En raison des charges salariales, de la hausse des volumes des colis et de l'absentéisme, l'Ebitda trimestriel de bpost a chuté de 21%. L'opérateur postal ne vise plus que le bas de sa fourchette de prévisions pour 2018.

Quel début d’année catastrophique pour bpost en Bourse! Depuis le mois de janvier, le titre a perdu un bon tiers de sa valeur (36%) soit près de 2 milliards d’euros.

Cette dégringolade s’est réalisée en deux temps. D’abord à la mi-mars avec la publication des résultats annuels de l’opérateur postal et ce jeudi avec une chute de plus de 13% à la Bourse de Bruxelles dans la foulée des chiffres des trois premiers mois de l’année . L'action termine sous les 16 euros, un niveau jamais atteint depuis fin avril 2014.

Deux éléments, essentiellement, expliquent la dégringolade d’aujourd’hui.

Si bpost a publié des revenus en ligne à 916 millions d’euros avec une baisse de 6,6% des volumes du courrier domestique, son Ebitda de 140 millions d’euros, en chute de 21%, est apparu bien en dessous des attentes du marché qui escomptait un chiffre supérieur de 30 millions d’euros. En cause: des charges de personnel plus élevées sous l’effet de la hausse des volumes des paquets, l’évolution des salaires et davantage d’absentéisme.

Rendement de 8%!

Conséquence de ce qui précède- et c’est notre second facteur- bpost a revu sa guidance pour l’ensemble de 2018. Le groupe ne table plus sur un Ebitda se situant dans une fourchette comprise entre 560 et 600 millions d’euros. Il évoque désormais le bas de cette fourchette alors que le consensus des analystes visait un chiffre de 580 millions d’euros.

Nouvelle rassurante toutefois: l’opérateur vise toujours un dividende pour 2018 au moins du même niveau que celui de 2017, soit 1,31 euro brut, ce qui au cours actuel de 16,34 euros représente un rendement de 8% ! Si bpost tient sa promesse, bien sûr...

La nouvelle guidance tiendra-t-elle?

"Bpost est passé à côté des attentes et a revu ses prévisions" résume Marcel Achterberg analyste chez Degroof Petercam. "La société semble rencontrer des temps plus difficiles pour gérer la déclin du volume de courrier alors que les coûts opérationnels grimpent plus vite qu’anticipé" note-t-il.
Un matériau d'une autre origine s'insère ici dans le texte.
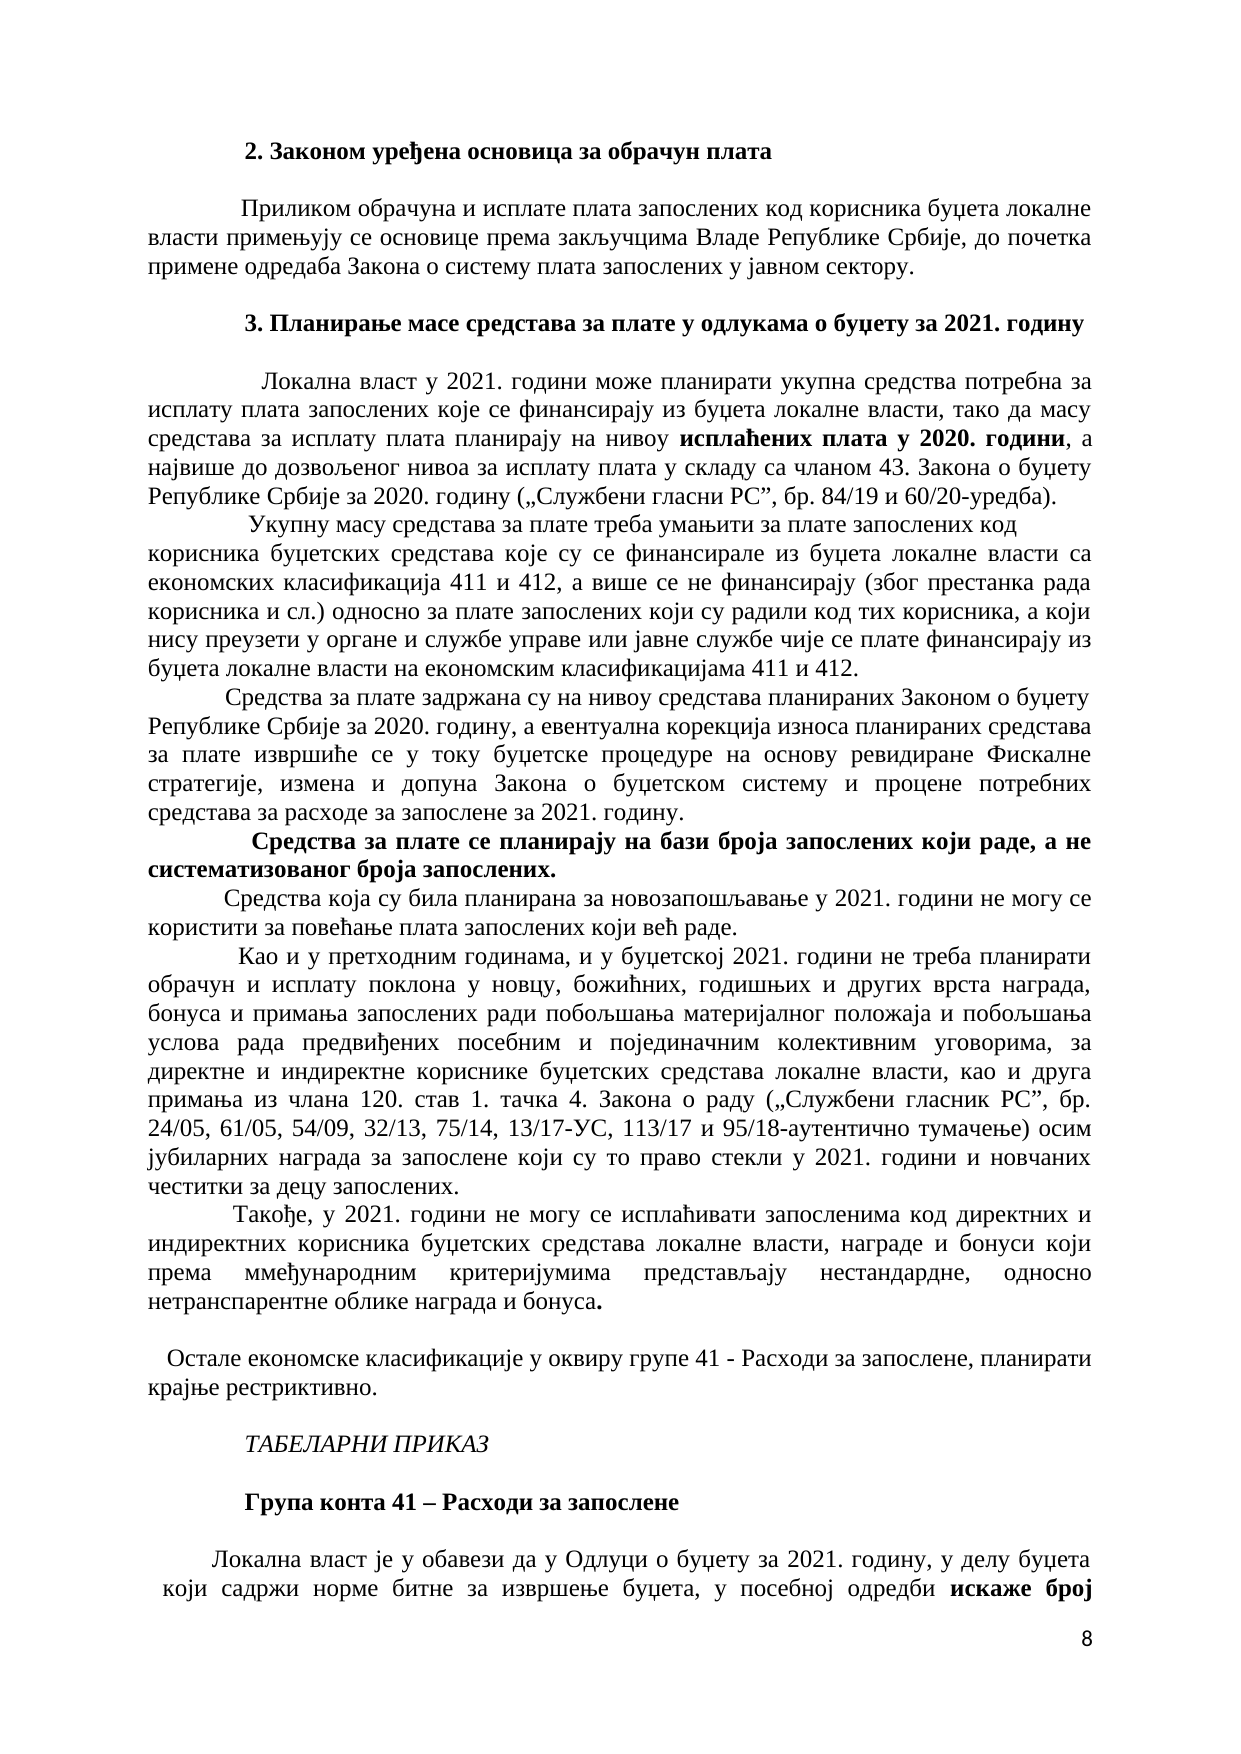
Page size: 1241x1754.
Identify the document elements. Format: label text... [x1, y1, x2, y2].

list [162, 1544, 1092, 1602]
list Приликом обрачуна и исплате плата запослених код корисника буџета локалне власти примењују се основице према закључцима Владе Републике Србије, до почетка примене одредаба Закона о систему плата запослених у јавном сектору. [148, 193, 1092, 279]
list Остале економске класификације у оквиру групе 41 - Расходи за запослене, планирати крајње рестриктивно. [148, 1343, 1092, 1401]
list Средства за плате задржана су на нивоу средстава планираних Законом о буџету Републике Србије за 2020. годину, а евентуална корекција износа планираних средстава за плате извршиће се у току буџетске процедуре на основу ревидиране Фискалне стратегије, измена и допуна Закона о буџетском систему и процене потребних средстава за расходе за запослене за 2021. годину. [148, 682, 1092, 826]
list 2. Законом уређена основица за обрачун плата [244, 136, 1092, 164]
list Укупну масу средстава за плате треба умањити за плате запослених код [148, 509, 1092, 538]
list Као и у претходним годинама, и у буџетској 2021. години не треба планирати обрачун и исплату поклона у новцу, божићних, годишњих и других врста награда, бонуса и примања запослених ради побољшања материјалног положаја и побољшања услова рада предвиђених посебним и појединачним колективним уговорима, за директне и индиректне кориснике буџетских средстава локалне власти, као и друга примања из члана 120. став 1. тачка 4. Закона о раду („Службени гласник РС”, бр. 24/05, 61/05, 54/09, 32/13, 75/14, 13/17-УС, 113/17 и 95/18-аутентично тумачење) осим јубиларних награда за запослене који су то право стекли у 2021. години и новчаних честитки за децу запослених. [148, 941, 1092, 1199]
list Средства за плате се планирају на бази броја запослених који раде, а не систематизованог броја запослених. [148, 826, 1092, 883]
text Такође, у 2021. години не могу се исплаћивати запосленима код директних и индиректних корисника буџетских средстава локалне власти, награде и бонуси који према ммеђународним критеријумима представљају нестандардне, односно нетранспарентне облике награда и бонуса. [148, 1199, 1092, 1314]
list ТАБЕЛАРНИ ПРИКАЗ [244, 1429, 1092, 1458]
list Средства која су била планирана за новозапошљавање у 2021. години не могу се користити за повећање плата запослених који већ раде. [148, 883, 1092, 941]
list 3. Планирање масе средстава за плате у одлукама о буџету за 2021. годину [162, 308, 1092, 337]
list корисника буџетских средстава које су се финансирале из буџета локалне власти са економских класификација 411 и 412, а више се не финансирају (због престанка рада корисника и сл.) односно за плате запослених који су радили код тих корисника, а који нису преузети у органе и службе управе или јавне службе чије се плате финансирају из буџета локалне власти на економским класификацијама 411 и 412. [148, 538, 1092, 682]
list Локална власт у 2021. години може планирати укупна средства потребна за исплату плата запослених које се финансирају из буџета локалне власти, тако да масу средстава за исплату плата планирају на нивоу исплаћених плата у 2020. години, а највише до дозвољеног нивоа за исплату плата у складу са чланом 43. Закона о буџету Републике Србије за 2020. годину („Службени гласни РС”, бр. 84/19 и 60/20-уредба). [148, 366, 1092, 509]
list Група конта 41 – Расходи за запослене [244, 1487, 1092, 1516]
Il reste à "conserver" sur la valeur, mais compte revoir son objectif de cours qui était jusqu’ici de 22 euros.

Ruben Devos de KBC Securities relève, pour sa part, qu’un dividende maintenu à 1,31 euro nécessitera un relèvement significatif de ratio de distribution au-dessus du niveau de 85% et accaparera la majorité de son cash flow libre annuel, si ce n'est pas plus que celui-ci. Sa recommandation est à "accumuler" avec un objectif de cours de 22 euros.

De son côté, Marc Zwartsenburg d’ING estime que la nouvelle prévision (le bas de la fourchette) pourrait ne pas être garantie au regard des chiffres du début d'année. "La baisse au premier trimestre est causée par le business existant ce qui est quelque peu préoccupant" souligne-t-il. Sa perspective sur la valeur est "négative" avec une recommandation à "conserver" et un objectif de cours de 24,20 euros.